→ Task objective
Reproduce the source text of all the records below word for word, leaving out the pictures.

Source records
= = = = = = =
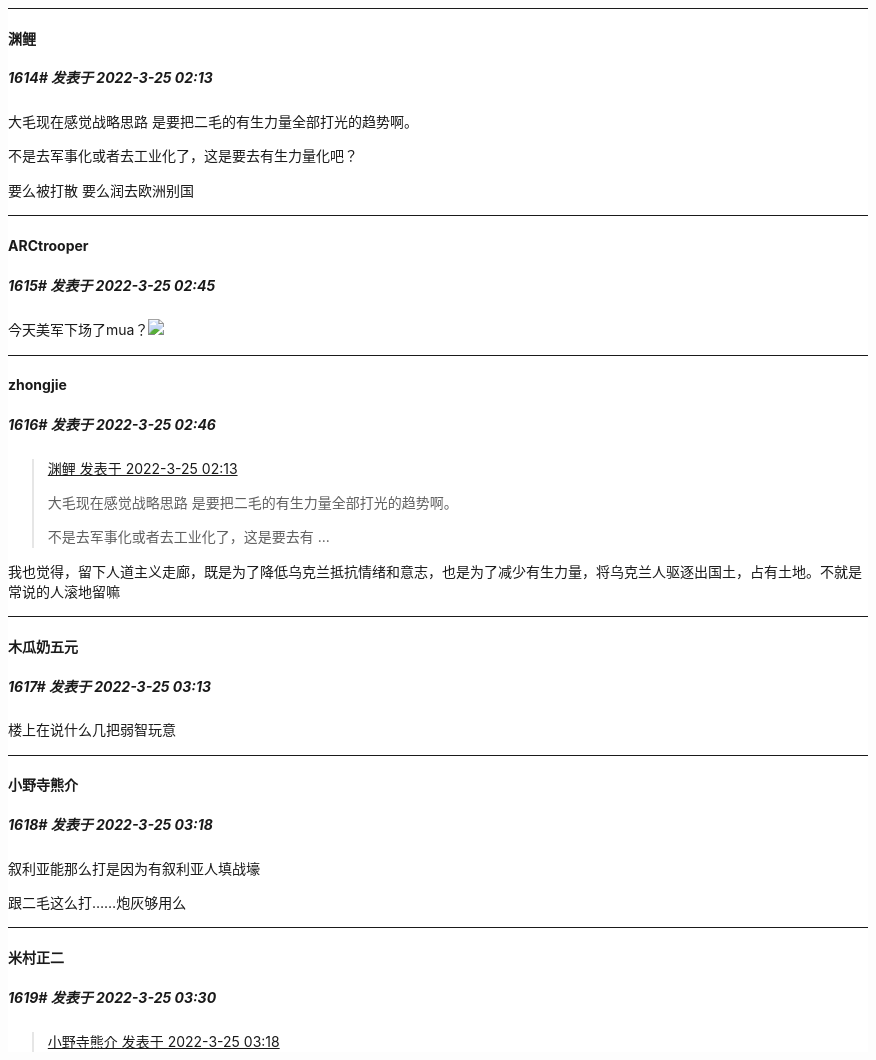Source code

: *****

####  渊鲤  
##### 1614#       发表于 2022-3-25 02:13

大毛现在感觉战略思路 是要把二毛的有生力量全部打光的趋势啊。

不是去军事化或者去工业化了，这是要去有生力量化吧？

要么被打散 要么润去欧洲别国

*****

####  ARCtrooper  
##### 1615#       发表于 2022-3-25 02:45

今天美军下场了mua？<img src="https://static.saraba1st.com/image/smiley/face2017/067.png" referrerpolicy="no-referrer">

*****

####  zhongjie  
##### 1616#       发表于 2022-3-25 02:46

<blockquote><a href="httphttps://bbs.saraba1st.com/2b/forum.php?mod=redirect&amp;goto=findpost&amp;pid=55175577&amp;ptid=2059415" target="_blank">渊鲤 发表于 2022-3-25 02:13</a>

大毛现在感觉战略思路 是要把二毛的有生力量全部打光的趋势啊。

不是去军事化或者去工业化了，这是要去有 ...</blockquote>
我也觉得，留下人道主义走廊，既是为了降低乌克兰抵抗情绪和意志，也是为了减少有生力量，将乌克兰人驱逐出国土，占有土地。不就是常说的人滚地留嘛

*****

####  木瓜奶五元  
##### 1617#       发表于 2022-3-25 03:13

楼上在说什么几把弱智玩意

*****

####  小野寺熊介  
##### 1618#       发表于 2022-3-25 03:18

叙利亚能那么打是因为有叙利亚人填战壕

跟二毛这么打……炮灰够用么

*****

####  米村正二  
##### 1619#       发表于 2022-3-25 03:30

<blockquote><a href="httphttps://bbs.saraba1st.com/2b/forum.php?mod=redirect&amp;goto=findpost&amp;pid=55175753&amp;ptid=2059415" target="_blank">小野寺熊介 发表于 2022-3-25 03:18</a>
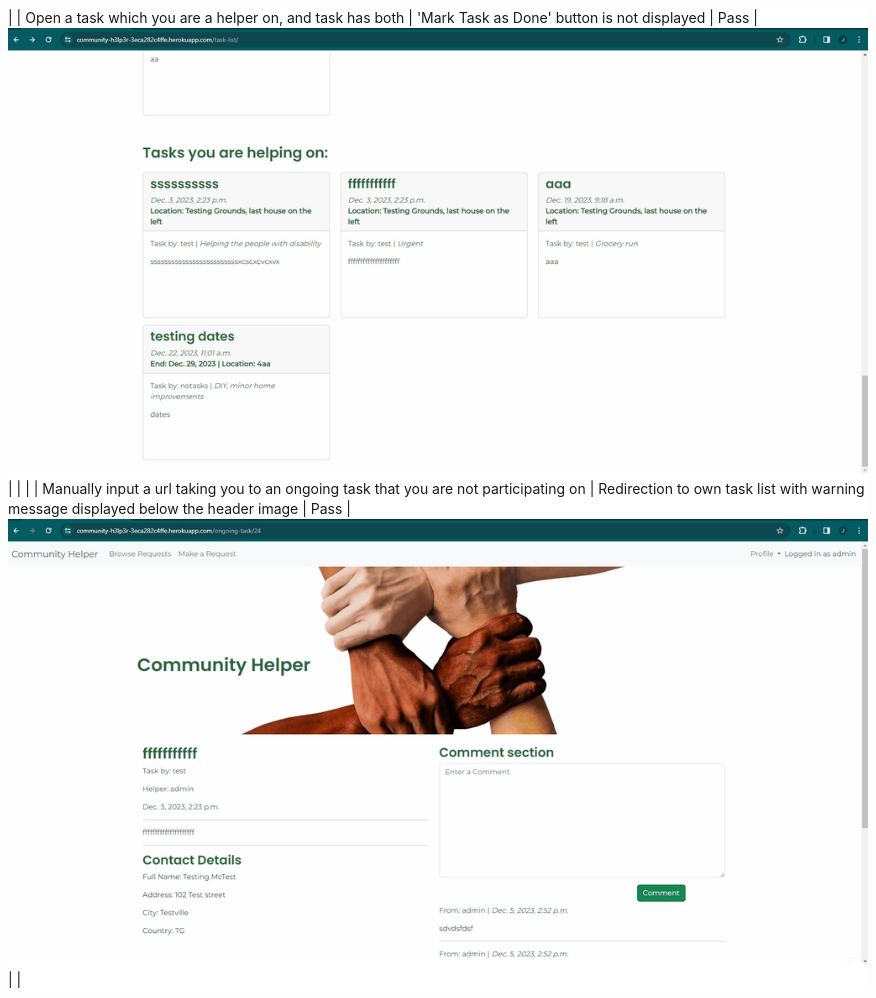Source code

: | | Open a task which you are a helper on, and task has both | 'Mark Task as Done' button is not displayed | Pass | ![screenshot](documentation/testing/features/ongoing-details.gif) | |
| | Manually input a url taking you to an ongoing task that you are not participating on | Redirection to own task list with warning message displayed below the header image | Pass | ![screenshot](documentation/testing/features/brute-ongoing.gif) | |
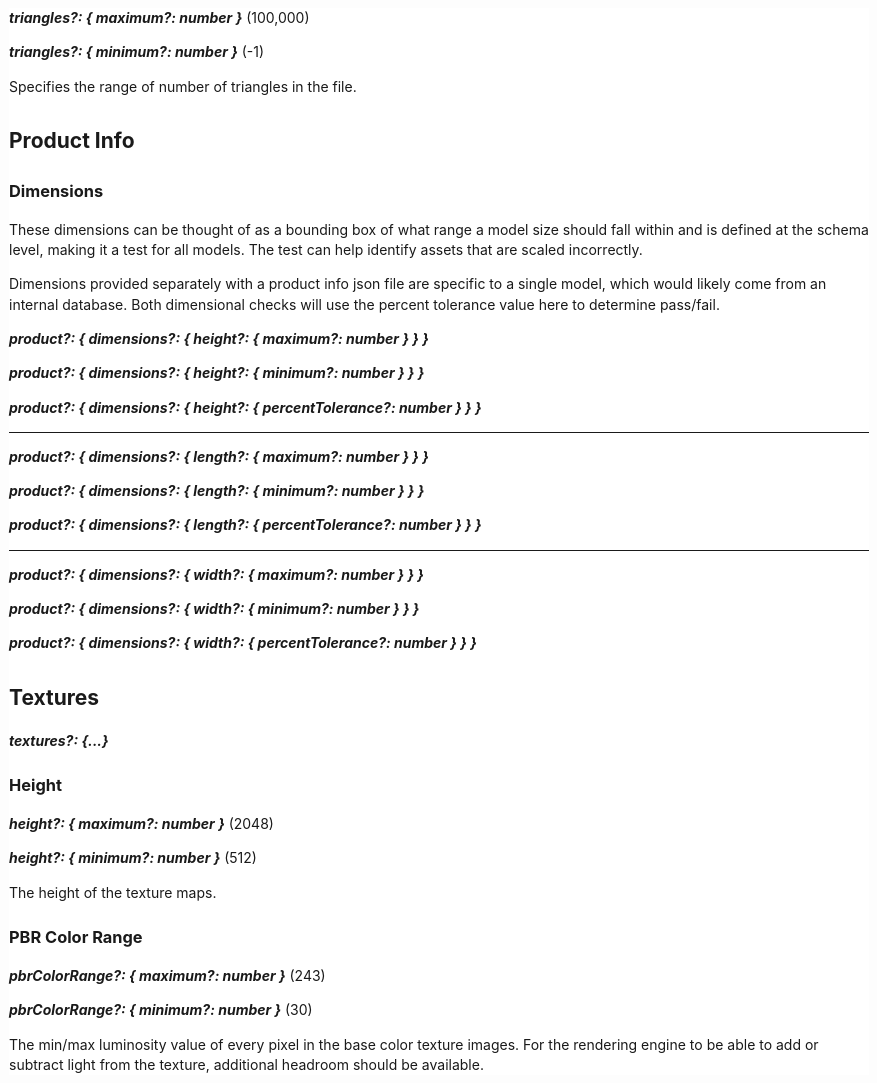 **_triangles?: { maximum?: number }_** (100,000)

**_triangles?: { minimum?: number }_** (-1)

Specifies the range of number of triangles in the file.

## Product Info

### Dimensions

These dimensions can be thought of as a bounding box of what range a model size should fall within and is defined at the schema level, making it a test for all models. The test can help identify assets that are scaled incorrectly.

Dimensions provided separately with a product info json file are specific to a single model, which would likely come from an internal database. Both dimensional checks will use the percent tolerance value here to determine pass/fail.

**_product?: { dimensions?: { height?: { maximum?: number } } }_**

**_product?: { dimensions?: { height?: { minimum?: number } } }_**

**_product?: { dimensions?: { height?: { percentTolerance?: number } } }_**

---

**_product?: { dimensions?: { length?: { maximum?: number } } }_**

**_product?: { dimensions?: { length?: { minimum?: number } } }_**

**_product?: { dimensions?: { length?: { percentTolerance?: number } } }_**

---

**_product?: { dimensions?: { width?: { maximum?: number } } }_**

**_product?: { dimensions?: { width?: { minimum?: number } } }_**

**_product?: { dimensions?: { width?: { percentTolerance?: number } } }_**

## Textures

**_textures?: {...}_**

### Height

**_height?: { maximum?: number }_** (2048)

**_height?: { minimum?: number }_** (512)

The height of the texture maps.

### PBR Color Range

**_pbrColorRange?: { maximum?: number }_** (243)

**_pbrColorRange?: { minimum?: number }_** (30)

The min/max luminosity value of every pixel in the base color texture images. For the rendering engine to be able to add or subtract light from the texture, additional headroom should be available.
= = = = = = =
→ Answer box
Source code

: *****

####  渊鲤  
##### 1614#       发表于 2022-3-25 02:13

大毛现在感觉战略思路 是要把二毛的有生力量全部打光的趋势啊。

不是去军事化或者去工业化了，这是要去有生力量化吧？

要么被打散 要么润去欧洲别国

*****

####  ARCtrooper  
##### 1615#       发表于 2022-3-25 02:45

今天美军下场了mua？<img src="https://static.saraba1st.com/image/smiley/face2017/067.png" referrerpolicy="no-referrer">

*****

####  zhongjie  
##### 1616#       发表于 2022-3-25 02:46

<blockquote><a href="httphttps://bbs.saraba1st.com/2b/forum.php?mod=redirect&amp;goto=findpost&amp;pid=55175577&amp;ptid=2059415" target="_blank">渊鲤 发表于 2022-3-25 02:13</a>

大毛现在感觉战略思路 是要把二毛的有生力量全部打光的趋势啊。

不是去军事化或者去工业化了，这是要去有 ...</blockquote>
我也觉得，留下人道主义走廊，既是为了降低乌克兰抵抗情绪和意志，也是为了减少有生力量，将乌克兰人驱逐出国土，占有土地。不就是常说的人滚地留嘛

*****

####  木瓜奶五元  
##### 1617#       发表于 2022-3-25 03:13

楼上在说什么几把弱智玩意

*****

####  小野寺熊介  
##### 1618#       发表于 2022-3-25 03:18

叙利亚能那么打是因为有叙利亚人填战壕

跟二毛这么打……炮灰够用么

*****

####  米村正二  
##### 1619#       发表于 2022-3-25 03:30

<blockquote><a href="httphttps://bbs.saraba1st.com/2b/forum.php?mod=redirect&amp;goto=findpost&amp;pid=55175753&amp;ptid=2059415" target="_blank">小野寺熊介 发表于 2022-3-25 03:18</a>
Source code

: | | Open a task which you are a helper on, and task has both | 'Mark Task as Done' button is not displayed | Pass | ![screenshot](documentation/testing/features/ongoing-details.gif) | |
| | Manually input a url taking you to an ongoing task that you are not participating on | Redirection to own task list with warning message displayed below the header image | Pass | ![screenshot](documentation/testing/features/brute-ongoing.gif) | |
 **_triangles?: { maximum?: number }_** (100,000)

**_triangles?: { minimum?: number }_** (-1)

Specifies the range of number of triangles in the file.

## Product Info

### Dimensions

These dimensions can be thought of as a bounding box of what range a model size should fall within and is defined at the schema level, making it a test for all models. The test can help identify assets that are scaled incorrectly.

Dimensions provided separately with a product info json file are specific to a single model, which would likely come from an internal database. Both dimensional checks will use the percent tolerance value here to determine pass/fail.

**_product?: { dimensions?: { height?: { maximum?: number } } }_**

**_product?: { dimensions?: { height?: { minimum?: number } } }_**

**_product?: { dimensions?: { height?: { percentTolerance?: number } } }_**

---

**_product?: { dimensions?: { length?: { maximum?: number } } }_**

**_product?: { dimensions?: { length?: { minimum?: number } } }_**

**_product?: { dimensions?: { length?: { percentTolerance?: number } } }_**

---

**_product?: { dimensions?: { width?: { maximum?: number } } }_**

**_product?: { dimensions?: { width?: { minimum?: number } } }_**

**_product?: { dimensions?: { width?: { percentTolerance?: number } } }_**

## Textures

**_textures?: {...}_**

### Height

**_height?: { maximum?: number }_** (2048)

**_height?: { minimum?: number }_** (512)

The height of the texture maps.

### PBR Color Range

**_pbrColorRange?: { maximum?: number }_** (243)

**_pbrColorRange?: { minimum?: number }_** (30)

The min/max luminosity value of every pixel in the base color texture images. For the rendering engine to be able to add or subtract light from the texture, additional headroom should be available.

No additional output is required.